Prologue
THERE WAS A certain feeling about it all. The journey, each day dragging longer and more dangerous. The surroundings, so hopeless and deserted except for the occasional animal or human scavenger. What was left. Who was left. It made her feel like the world had already ended. That maybe there was no point in travelling so far, risking it all, wasting the little time she had left, when she should be back home, maybe underground. . . she should be writing more detailed entries in her journal, recording every little thing she could, because her mind would erase it by sunrise. Even if it didn’t matter, in the end. She was already beginning to forget, everyone was. She scribbled her goal in the faded blue lines of her journal over and over again; the direction the compass was pointing toward last, where she planned to go, what she planned to do, what she planned to say. Yet when morning crawled across cracked pavement and slithered through ancient trees and hollow buildings, she sat with her back on a sturdy trunk of oak, the book in her hands, and let tears drop and splatter over the quick scribbles of ink inside because that was all they seemed to be. Scribbles. Completely senseless words and shapes she couldn’t understand despite how hard she wracked her mind. She nearly tore out her bright blonde hair, desperate, her bony fingers entangled in the almost transparent strands. She had to understand. She had to remember. After a few hours of mental torture, something that she read in her notebook clicked in her brain, resurrecting the memories deep within her skull, drowning her in relief. She could keep going. She could continue.
Writing to trigger thought and memory was apparently not her own, original idea. The remaining population of humanity had all attempted to keep their entire lifetimes in their head. They painted names on the walls of their broken homes, the names of their children, their loved ones, or their lovers. They tried to keep pictures in their wallets, some still holding the green, useless bills they once called currency, but even with these efforts all they ever received upon looking at them was a sad, confusing sense of déjà vu. Others thought it more important to remember what had happened to the planet they called home instead. To their cities, their people. What had they done to deserve such punishment? Those who still knew the answer to this question felt obligated to remind themselves and others to remember, remember what they had done. What He had done. They wrote:
REMEMBER THE STIR
repeatedly, scratched in brick walls with stone, or dripping in spray paint. They drew the symbols—three circles in a horizontal line, the one on the left filled in, the other two hollow—to remind themselves that it still wasn’t over. “TWO MORE TO GO,” said the dribbling graffiti outside what used to be a well-known coffee shop. Dread and fear seemed to be the only proper feelings humanity had left. Two more to go. Not unless she could stop it.
She held the compass in her hand and clutched it like a lifeline. Her lifeline. The boy’s lifeline. Humanity’s lifeline. If she could just last long enough to get there. . .
But she knew, deep within, that she would not make it.

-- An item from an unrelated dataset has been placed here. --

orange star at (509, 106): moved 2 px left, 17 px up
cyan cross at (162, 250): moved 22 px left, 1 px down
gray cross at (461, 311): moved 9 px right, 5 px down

She wanted to. She needed to. But she wouldn’t. She knew it, but wished she didn’t. Pretended that she didn’t. She wrote in that damned journal like she would always be there to open it the next day. She liked to think that she trekked through the wreckage as if she had all the energy in the world, as if she weren’t starving to death at all, as if her destination were right around the corner.
Winter was coming.
She noticed this as she sat in front of the fire she had started inside a rusty garbage can, deep within a city that didn’t belong to her or seemingly anybody else. Perhaps it had been evacuated. She began to shiver against the warmth of the flame, hit by the type of wind that foretold future low temperatures. Her breath was escaping her dry, cracking lips like smoke, twirling and joining the fire’s and disappearing into the stars above, when she felt something soft curl onto her lap. She was startled to see it was a stranger. The boy had long and wavy dirty blonde hair. He was small and thin, a navy-blue sweater complimenting his light, filthy skin. He hugged her and yawned sleepily, his eyes closed, eyelashes glinting and flickering in front of the fire like gold. For a second, she almost pushed him off in panic. Who was he? She couldn’t remember. . .
But he wasn’t dangerous, she concluded. He couldn’t be. The boy looked so innocent, laying there on her legs, arms around her and held tight. Had this boy been with her this whole time? He looked young, neither a small child or a teenager, about eleven or twelve. A terrifying thought shuddered through her like cold water. This boy. . . without her, he’d be alone. And she suspected that she wouldn’t be with him for much longer. She needed to do something about that. He would need company after she was gone. A companion. A guardian.
At that moment, she knew that this boy was important. Crucial. She thought about snatching her notebook from her bag and see if there was more information on him inside, to know more about him. But she was so tired, so cold. And he was so warm. As she began to drift away into slumber, just a few hours before she would awaken again at dawn, she smiled, for she was remembering the color of his eyes.